# Leeville La.



## Bubba (Sep 27, 2007)

A couple of fish from the Leeville trip last week. 

The big reds weren't the only thing biting. Those damn no see ums were brutal. That's why my son has his collar buttoned. We went through a dozen cans of insect repellant along with a couple of bottles of skin so soft. I even tried rubbing fabric softner sheets on my arms and legs to no avail. Those things absolutely drive me nuts


----------



## SHunter (Jun 19, 2009)

Beautiful fish! I tried Skins So Soft and Off when I was camping at Cape San Blas one year to keep the biting flies off me. After these chemicals dried, the brutal beasts were back after my blood. Cutters and Deep Woods did better for longer. The other thing that I found that worked fairly well was elemental sulfur if you don't mind the smell. This stuff keeps the chiggers off of me in the woods. Not sure about NoSeeUms.


----------



## Bubba (Sep 27, 2007)

*Leeville*

I'm thinking about nibbling on some garlic buds or taking some garlic pills the next time. I know I used to work with some cajuns and that's what they did for mosquitos. I love garlic so it won't be bad, for me anway. My fishing buddies might not like it too much though.


----------

###

EXERCISE INSTRUCTIONS:
Please answer these questions about the Leeville fishing thread:
1. Why did Bubba's son have his collar buttoned?
2. Which two products did SHunter find worked better for longer?
3. What is Bubba thinking of trying the next time?
The pixel coordinate listings aren't needed here.

[Pixel coordinate listings]
###

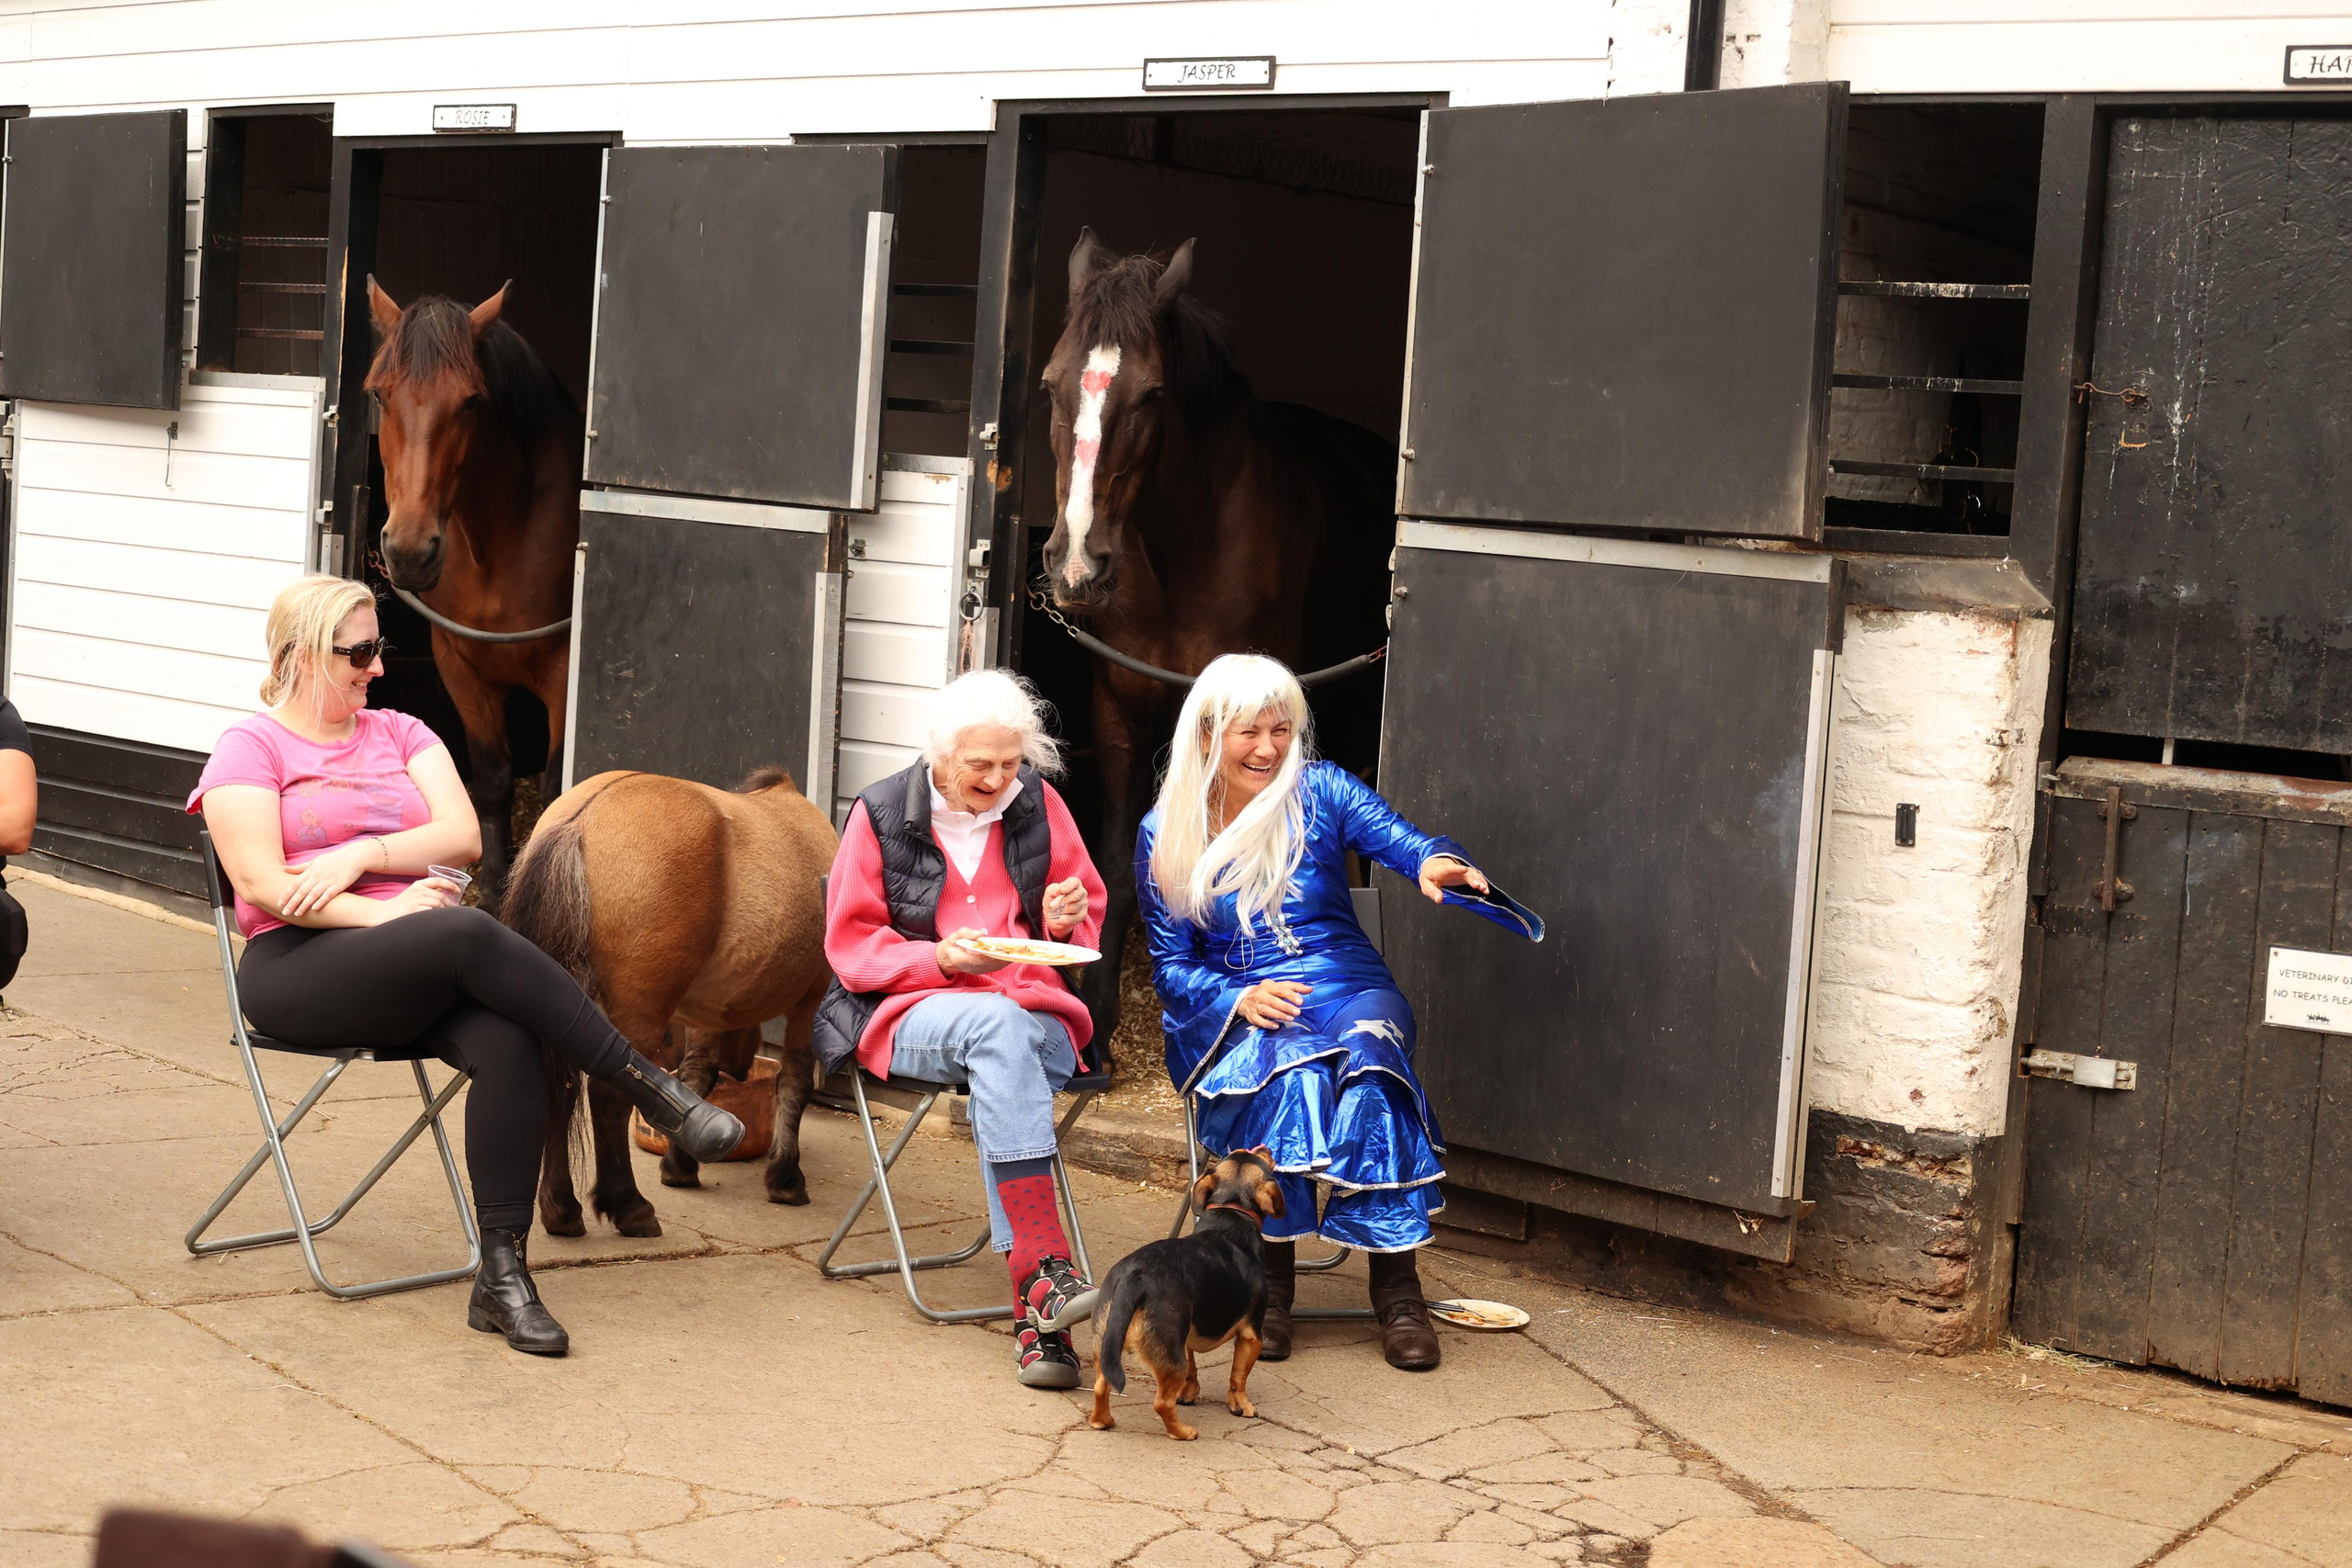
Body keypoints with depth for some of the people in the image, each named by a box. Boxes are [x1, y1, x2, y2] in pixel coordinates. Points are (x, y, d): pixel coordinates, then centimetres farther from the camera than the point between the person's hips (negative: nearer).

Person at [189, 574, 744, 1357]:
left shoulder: (399, 734, 21)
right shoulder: (250, 748, 6)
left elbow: (463, 837, 5)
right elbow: (262, 885, -8)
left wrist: (360, 856, -10)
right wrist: (381, 912, -18)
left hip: (415, 973, 5)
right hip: (299, 968, -5)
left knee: (507, 1044, -29)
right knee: (470, 934, -34)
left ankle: (502, 1277, -26)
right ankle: (649, 1087, -27)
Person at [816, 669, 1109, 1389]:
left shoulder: (1038, 804, 11)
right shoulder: (882, 815, 4)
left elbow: (1088, 915, 21)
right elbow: (851, 945, 3)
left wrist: (1068, 918, -4)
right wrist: (940, 959, -14)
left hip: (1034, 1013, 2)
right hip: (914, 1013, -2)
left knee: (998, 1076, -36)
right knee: (997, 1025, -38)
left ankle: (1033, 1305, -41)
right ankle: (1045, 1265, -46)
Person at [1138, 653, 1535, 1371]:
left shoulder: (1321, 792, 6)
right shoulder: (1165, 834, 7)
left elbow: (1399, 837, -11)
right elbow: (1170, 963, 6)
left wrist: (1435, 861, -36)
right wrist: (1238, 997, -15)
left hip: (1346, 987, 0)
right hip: (1231, 1011, 0)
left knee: (1369, 1045, -36)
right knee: (1288, 1069, -36)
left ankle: (1396, 1284, -34)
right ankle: (1272, 1278, -29)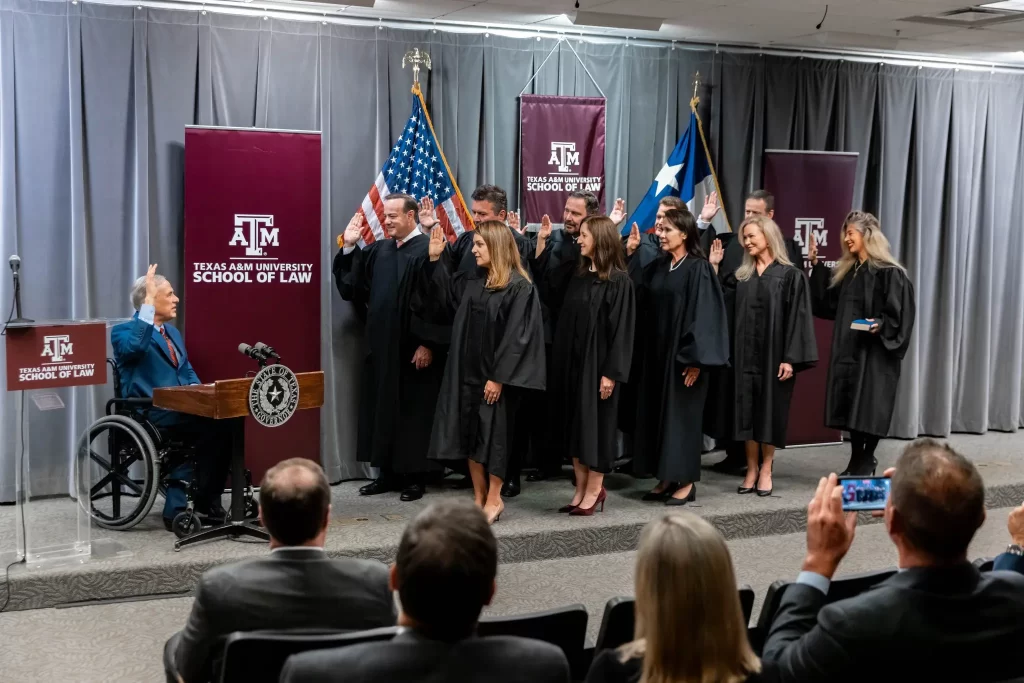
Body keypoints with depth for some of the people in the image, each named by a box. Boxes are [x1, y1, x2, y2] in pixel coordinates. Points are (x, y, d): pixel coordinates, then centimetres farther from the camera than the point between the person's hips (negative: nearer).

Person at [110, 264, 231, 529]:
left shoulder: (173, 332, 24)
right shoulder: (124, 331, -1)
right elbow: (135, 346, -26)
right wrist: (149, 304, -22)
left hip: (178, 409, 8)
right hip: (148, 414, -8)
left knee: (226, 423, -21)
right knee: (212, 428, -29)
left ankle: (177, 507, -11)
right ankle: (206, 502, -11)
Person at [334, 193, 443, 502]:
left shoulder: (428, 250, -11)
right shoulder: (377, 250, 11)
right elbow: (351, 286, 11)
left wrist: (428, 344, -17)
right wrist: (349, 248, 2)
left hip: (412, 348, -7)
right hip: (381, 347, 7)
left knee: (413, 412, 2)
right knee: (382, 409, 11)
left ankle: (415, 476, 12)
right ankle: (388, 472, 21)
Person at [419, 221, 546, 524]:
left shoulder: (519, 288, -13)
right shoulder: (471, 284, 9)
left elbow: (517, 337, -16)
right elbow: (440, 299, 19)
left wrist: (499, 377, -19)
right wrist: (435, 260, 10)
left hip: (496, 376, -7)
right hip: (469, 372, 7)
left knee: (493, 434, 2)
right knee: (470, 433, 9)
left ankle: (493, 500, 14)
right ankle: (479, 499, 19)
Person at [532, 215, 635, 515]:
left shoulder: (619, 281, -12)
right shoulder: (574, 272, 6)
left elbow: (621, 330, -14)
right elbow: (544, 284, 21)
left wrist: (612, 373, -17)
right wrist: (541, 243, 12)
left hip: (597, 363, -7)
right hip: (571, 360, 7)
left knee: (594, 423, 2)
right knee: (574, 423, 11)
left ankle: (594, 489, 15)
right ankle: (582, 488, 21)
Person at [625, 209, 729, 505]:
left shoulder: (698, 269, -11)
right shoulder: (658, 265, 9)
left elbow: (703, 315, -16)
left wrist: (695, 359, -20)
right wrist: (630, 253, 2)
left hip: (681, 354, -7)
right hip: (656, 352, 7)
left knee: (681, 414, -1)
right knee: (657, 414, 10)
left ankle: (686, 482, 9)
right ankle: (667, 479, 19)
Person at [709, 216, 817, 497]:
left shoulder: (790, 275, -4)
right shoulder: (740, 275, 10)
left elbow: (797, 317, -8)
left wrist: (791, 358, -15)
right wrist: (713, 267, 1)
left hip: (774, 353, -4)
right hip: (745, 354, 4)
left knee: (771, 410, 3)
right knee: (747, 410, 5)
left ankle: (766, 470, 12)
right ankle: (751, 469, 13)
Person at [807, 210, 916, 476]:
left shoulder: (889, 273, -11)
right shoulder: (846, 271, 11)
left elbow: (899, 314, -13)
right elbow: (827, 303, 11)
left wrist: (880, 325, -29)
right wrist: (816, 265, 11)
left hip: (875, 352, -7)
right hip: (848, 349, 7)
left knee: (870, 410, -4)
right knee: (851, 409, 9)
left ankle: (867, 464, 6)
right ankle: (856, 463, 17)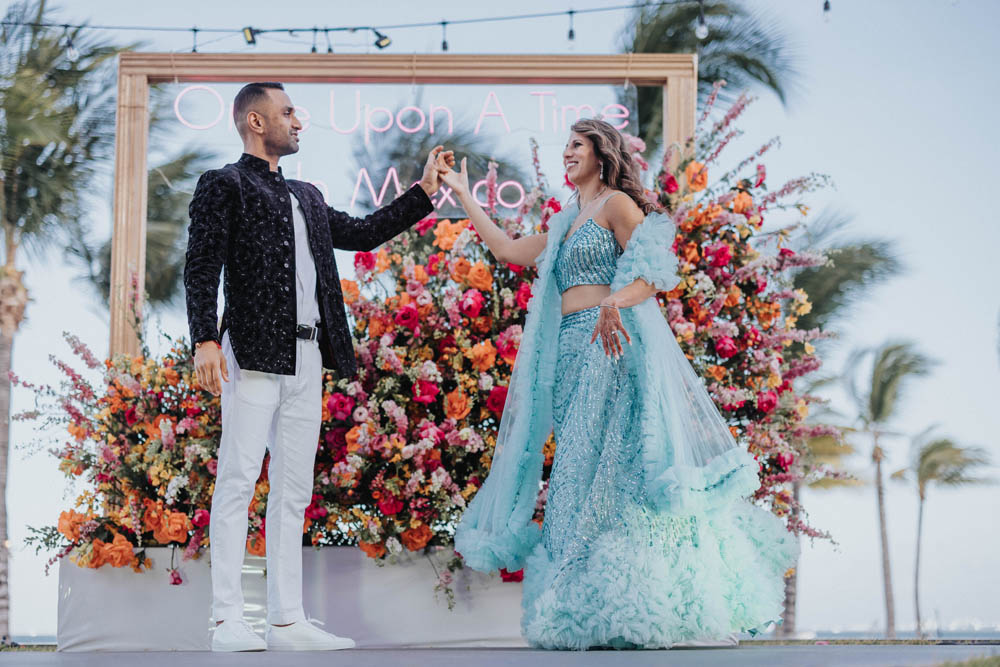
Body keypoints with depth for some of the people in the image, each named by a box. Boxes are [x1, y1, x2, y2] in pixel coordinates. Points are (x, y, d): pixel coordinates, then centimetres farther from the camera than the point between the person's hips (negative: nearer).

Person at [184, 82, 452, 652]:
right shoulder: (224, 186, 1)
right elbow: (202, 268, -7)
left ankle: (288, 621, 9)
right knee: (239, 481, -10)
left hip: (307, 359, 8)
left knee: (294, 492, 7)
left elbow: (361, 234, 29)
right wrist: (204, 341, -18)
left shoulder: (306, 197, 25)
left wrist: (425, 192, 26)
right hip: (255, 353, -8)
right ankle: (229, 621, -11)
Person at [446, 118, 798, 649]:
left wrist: (614, 303, -29)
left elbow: (652, 273, -10)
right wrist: (462, 194, 32)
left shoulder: (617, 204, 1)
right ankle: (590, 607, 1)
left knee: (605, 465, -13)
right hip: (573, 353, 8)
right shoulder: (566, 225, 25)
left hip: (612, 344, -8)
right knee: (583, 469, 2)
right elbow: (507, 250, 28)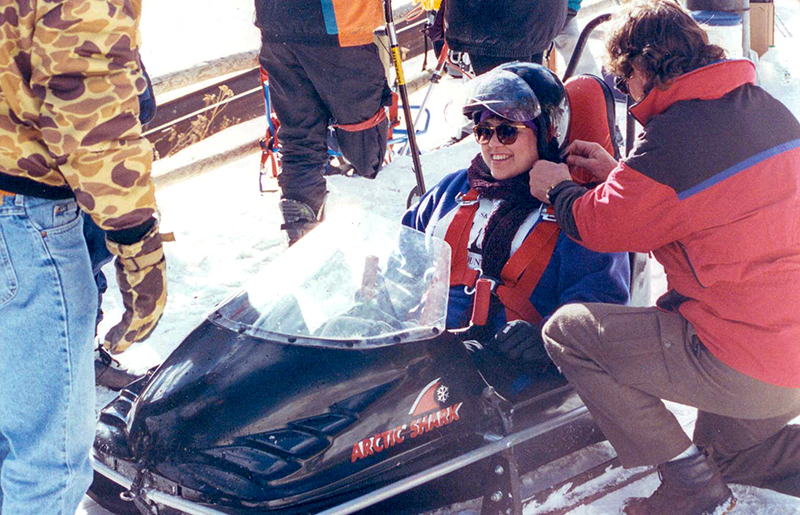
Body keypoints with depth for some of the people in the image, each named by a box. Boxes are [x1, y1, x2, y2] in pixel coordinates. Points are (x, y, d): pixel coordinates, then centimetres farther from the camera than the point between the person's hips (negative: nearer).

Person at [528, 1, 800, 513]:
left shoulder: (672, 136, -20)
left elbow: (600, 226, -7)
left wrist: (558, 188, 14)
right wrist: (618, 173, 22)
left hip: (744, 370, -9)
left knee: (567, 331, 0)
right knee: (724, 451, 33)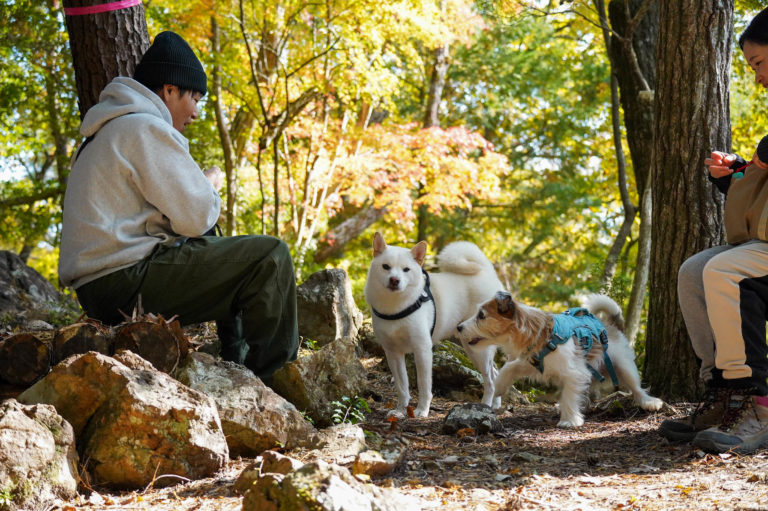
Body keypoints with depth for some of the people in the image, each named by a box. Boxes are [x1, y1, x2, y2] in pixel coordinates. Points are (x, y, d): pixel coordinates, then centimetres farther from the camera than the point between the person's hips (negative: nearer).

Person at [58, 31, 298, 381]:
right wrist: (210, 185, 6)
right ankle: (274, 376, -3)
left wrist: (200, 186, 14)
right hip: (126, 284, -11)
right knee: (271, 255, -11)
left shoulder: (107, 131, 21)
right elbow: (197, 218, -14)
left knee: (214, 247, 30)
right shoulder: (147, 129, -11)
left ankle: (237, 363, 26)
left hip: (96, 285, 11)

###

ANSWER TO THIS PROBLEM:
1. The no see ums were brutal.
2. Cutters and Deep Woods.
3. Nibbling on some garlic buds or taking some garlic pills.